> **Document extract**:
◇ ◇ ◇ ◇ ◇

Experts are still discussing two possible dates.
Supporters of the "quick time" theory maintain that, when the
Chapel was consecrated on March 25, 1305, the frescoes had been completed
in the nave area (the part carried out by Giotto himself), while those
who favour the "long time" view argue that, by that date, only
the building itself had been completed and the decorations would have
started immediately afterwards, going ahead for quite a long time, since
the only requirement, at least from the documentary point of view, would
be that of not going beyond the citation by Riccobaldo da Ferrara (1312-13).
It should be remembered that another document mentions an important date
in the story of the wall paintings: January 9, 1305, when the Augustinian
friars from the nearby Eremite monastery fired off an angry protest demanding
that the work be stopped since the building did not correspond to the
original plan approved by the bishop. The Eremites felt that their interests
had been severely threatened by the transformation of what should have
been a private oratorio into a church open to the general public, therefore
in direct competition with their own convent church. The final straw was
the erection of a campanile which they viewed as a thoroughly sneaky move.
It is highly likely that by that date at least the wall with the Last
Judgement on it had been largely or completely finished, and the model
of the Chapel depicted there must have reflected the building's overall
original design which was subsequently modified.

◇ ◇ ◇ ◇ ◇

> **Provided records**:
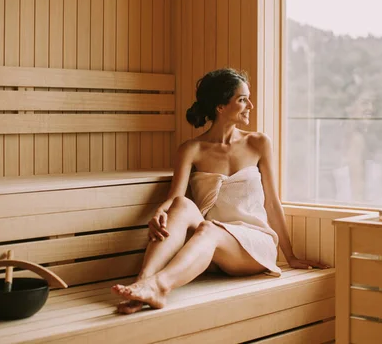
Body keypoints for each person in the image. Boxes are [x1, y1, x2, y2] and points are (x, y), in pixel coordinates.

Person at [111, 68, 328, 314]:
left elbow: (272, 202)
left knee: (208, 228)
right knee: (182, 205)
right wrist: (160, 213)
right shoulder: (191, 149)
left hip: (252, 245)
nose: (251, 105)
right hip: (209, 246)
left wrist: (290, 256)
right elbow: (174, 199)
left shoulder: (258, 143)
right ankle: (143, 282)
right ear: (220, 107)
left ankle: (159, 287)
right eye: (242, 99)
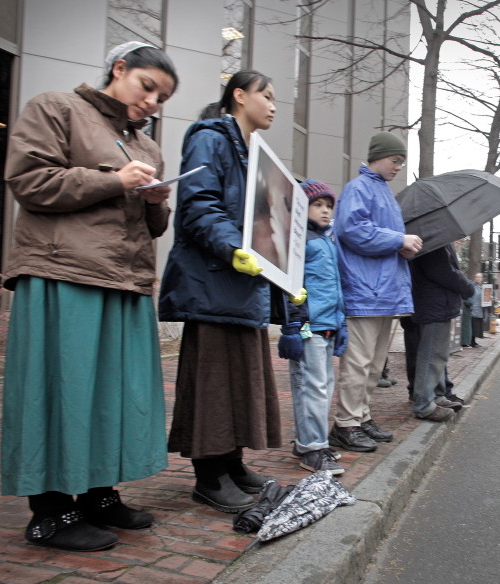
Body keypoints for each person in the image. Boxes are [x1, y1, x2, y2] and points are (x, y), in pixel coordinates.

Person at [1, 42, 178, 552]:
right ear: (119, 69)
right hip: (64, 272)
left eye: (162, 97)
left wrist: (154, 200)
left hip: (123, 280)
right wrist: (114, 180)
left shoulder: (146, 147)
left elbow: (153, 227)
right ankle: (51, 513)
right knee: (61, 390)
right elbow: (28, 180)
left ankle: (100, 495)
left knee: (112, 397)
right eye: (147, 86)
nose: (152, 102)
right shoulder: (56, 108)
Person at [159, 70, 290, 513]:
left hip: (241, 284)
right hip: (215, 281)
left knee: (240, 376)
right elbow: (197, 205)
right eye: (266, 96)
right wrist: (234, 247)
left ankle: (231, 463)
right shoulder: (209, 137)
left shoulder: (255, 154)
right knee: (214, 380)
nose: (273, 105)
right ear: (238, 96)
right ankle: (208, 476)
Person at [329, 131, 422, 452]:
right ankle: (346, 423)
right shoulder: (358, 189)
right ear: (379, 157)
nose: (398, 167)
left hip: (382, 292)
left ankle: (361, 416)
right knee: (359, 363)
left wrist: (402, 246)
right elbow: (352, 230)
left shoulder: (380, 191)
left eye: (401, 162)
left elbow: (368, 234)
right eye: (396, 160)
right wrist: (399, 241)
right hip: (365, 291)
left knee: (372, 364)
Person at [279, 180, 346, 475]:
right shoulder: (300, 241)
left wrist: (340, 323)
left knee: (324, 386)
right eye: (318, 205)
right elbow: (291, 285)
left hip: (328, 326)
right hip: (309, 326)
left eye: (329, 206)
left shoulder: (327, 241)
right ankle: (312, 449)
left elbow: (336, 288)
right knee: (312, 387)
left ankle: (310, 441)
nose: (325, 211)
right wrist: (293, 325)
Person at [408, 244, 476, 421]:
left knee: (436, 355)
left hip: (434, 304)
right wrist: (467, 286)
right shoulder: (433, 241)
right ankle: (424, 404)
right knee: (432, 356)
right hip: (435, 305)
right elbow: (442, 271)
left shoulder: (435, 238)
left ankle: (436, 396)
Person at [468, 273, 485, 347]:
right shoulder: (472, 286)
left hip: (479, 310)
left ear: (482, 279)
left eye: (480, 277)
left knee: (476, 327)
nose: (478, 278)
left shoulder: (481, 288)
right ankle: (472, 342)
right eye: (477, 277)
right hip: (473, 309)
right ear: (475, 278)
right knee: (473, 326)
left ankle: (474, 342)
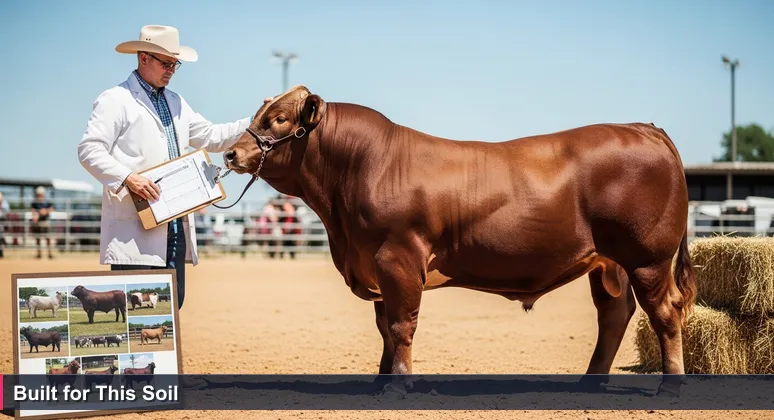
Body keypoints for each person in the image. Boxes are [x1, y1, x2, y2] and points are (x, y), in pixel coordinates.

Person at [77, 24, 272, 310]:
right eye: (165, 63)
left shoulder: (176, 101)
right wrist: (128, 177)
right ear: (143, 58)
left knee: (172, 301)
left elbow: (212, 136)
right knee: (135, 306)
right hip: (134, 223)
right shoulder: (115, 99)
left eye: (174, 64)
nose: (171, 69)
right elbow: (89, 149)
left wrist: (257, 118)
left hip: (175, 222)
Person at [30, 186, 54, 259]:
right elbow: (33, 211)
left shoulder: (47, 201)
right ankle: (39, 254)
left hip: (45, 222)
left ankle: (50, 254)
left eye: (41, 193)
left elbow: (51, 209)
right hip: (38, 222)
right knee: (38, 239)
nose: (40, 195)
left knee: (48, 238)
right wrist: (38, 213)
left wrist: (45, 211)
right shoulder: (34, 202)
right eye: (39, 194)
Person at [0, 191, 9, 258]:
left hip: (2, 222)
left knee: (1, 238)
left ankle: (1, 252)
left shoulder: (5, 204)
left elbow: (6, 213)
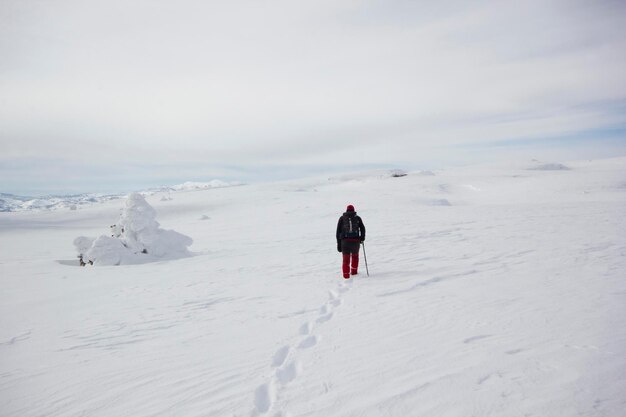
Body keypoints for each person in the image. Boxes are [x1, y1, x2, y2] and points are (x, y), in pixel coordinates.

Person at [336, 205, 366, 279]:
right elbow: (363, 229)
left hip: (345, 242)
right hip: (355, 241)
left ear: (346, 210)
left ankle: (346, 276)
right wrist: (362, 239)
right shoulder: (357, 218)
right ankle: (354, 272)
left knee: (346, 259)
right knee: (355, 257)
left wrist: (339, 244)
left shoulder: (342, 218)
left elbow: (337, 232)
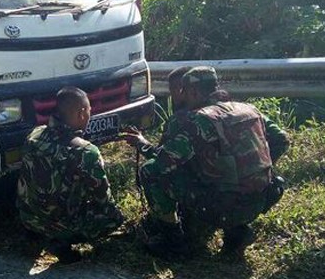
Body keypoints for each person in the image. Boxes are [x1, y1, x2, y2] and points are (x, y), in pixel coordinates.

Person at [121, 66, 289, 257]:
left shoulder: (199, 120)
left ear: (193, 91)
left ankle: (173, 241)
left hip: (222, 205)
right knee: (228, 178)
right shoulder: (249, 109)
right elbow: (282, 139)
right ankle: (237, 231)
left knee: (150, 171)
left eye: (184, 91)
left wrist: (141, 143)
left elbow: (165, 161)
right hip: (262, 197)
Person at [17, 86, 125, 263]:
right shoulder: (86, 152)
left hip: (28, 218)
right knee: (113, 218)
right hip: (61, 224)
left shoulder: (34, 135)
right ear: (82, 113)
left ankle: (35, 235)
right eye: (90, 110)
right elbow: (103, 199)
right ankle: (61, 241)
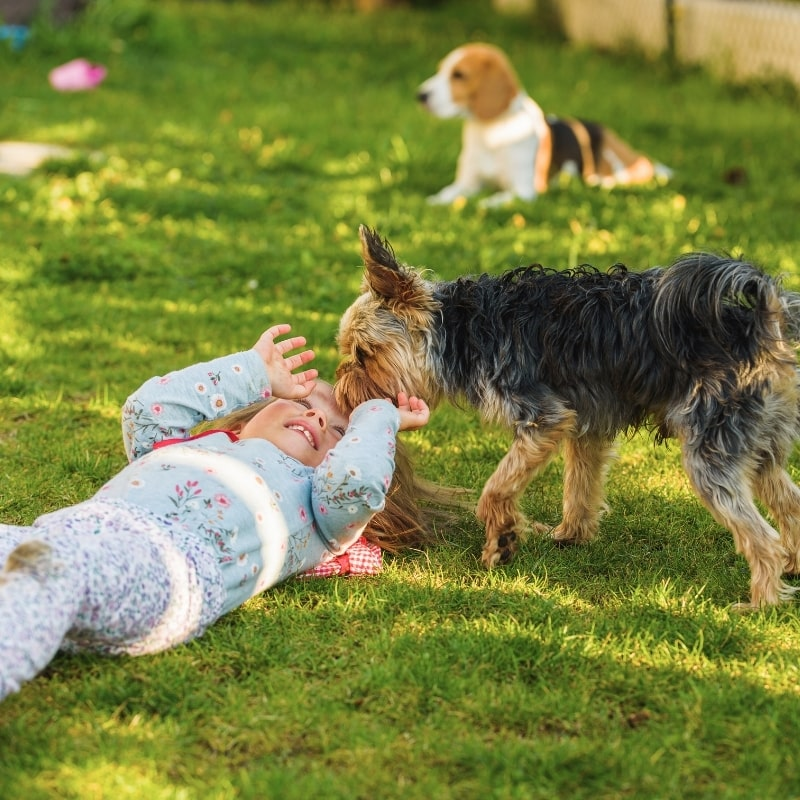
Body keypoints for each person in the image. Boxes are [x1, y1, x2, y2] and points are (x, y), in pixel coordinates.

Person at [0, 324, 430, 701]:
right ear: (247, 421)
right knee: (29, 558)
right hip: (71, 528)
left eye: (342, 431)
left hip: (169, 566)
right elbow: (147, 411)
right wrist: (255, 373)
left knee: (49, 576)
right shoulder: (204, 444)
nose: (317, 417)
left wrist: (377, 417)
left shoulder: (322, 507)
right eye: (301, 403)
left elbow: (355, 480)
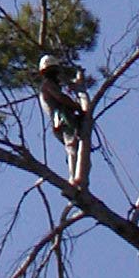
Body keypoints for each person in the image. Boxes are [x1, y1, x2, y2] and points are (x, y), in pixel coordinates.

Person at [38, 55, 90, 186]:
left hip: (63, 121)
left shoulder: (48, 86)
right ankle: (75, 179)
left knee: (76, 149)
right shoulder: (47, 85)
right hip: (63, 120)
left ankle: (78, 177)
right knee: (72, 146)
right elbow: (61, 98)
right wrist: (77, 106)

◇ ◇ ◇ ◇ ◇

> **Work request 1**:
Transcribe everything in the passage on dating the Chapel frescoes, from "It should be" down to "thoroughly sneaky move.".
> **Work request 2**:
Continue the passage on dating the Chapel frescoes, not the data, from where it stops.

> **Exercise answer 1**:
It should be remembered that another document mentions an important date
in the story of the wall paintings: January 9, 1305, when the Augustinian
friars from the nearby Eremite monastery fired off an angry protest demanding
that the work be stopped since the building did not correspond to the
original plan approved by the bishop. The Eremites felt that their interests
had been severely threatened by the transformation of what should have
been a private oratorio into a church open to the general public, therefore
in direct competition with their own convent church. The final straw was
the erection of a campanile which they viewed as a thoroughly sneaky move.

> **Exercise answer 2**:
Bellinati, one of the leading experts on the Chapel's history, maintains
that the first consecration of the Chapel in 1303 concerned only the space
of what today is the nave, already roofed and therefore usable as a church.
Immediately following this, work began on enlarging the chapel and decorating
it - so that the second consecration in 1305 may have been for the completed
Chapel. In this case, the idea of "quick time" mentioned above,
might well stand and there is little reason to imagine a longer period
of time for completing the decorations.
As far as the wall paintings are concerned, it seems there is little doubt
that they were carried out when the nave of the Chapel had taken on (or
was about to do so) the layout that we see today. In the logical organisation
of the cycle - with its dense and precise "layered" references,
as recent research has shown - and the achievement of particular technical
and formal results, there was no time for substitutions or additions while
work was in progress. One can hazard a guess, therefore, that the work
was completed by 1305 or in any case not later than 1306.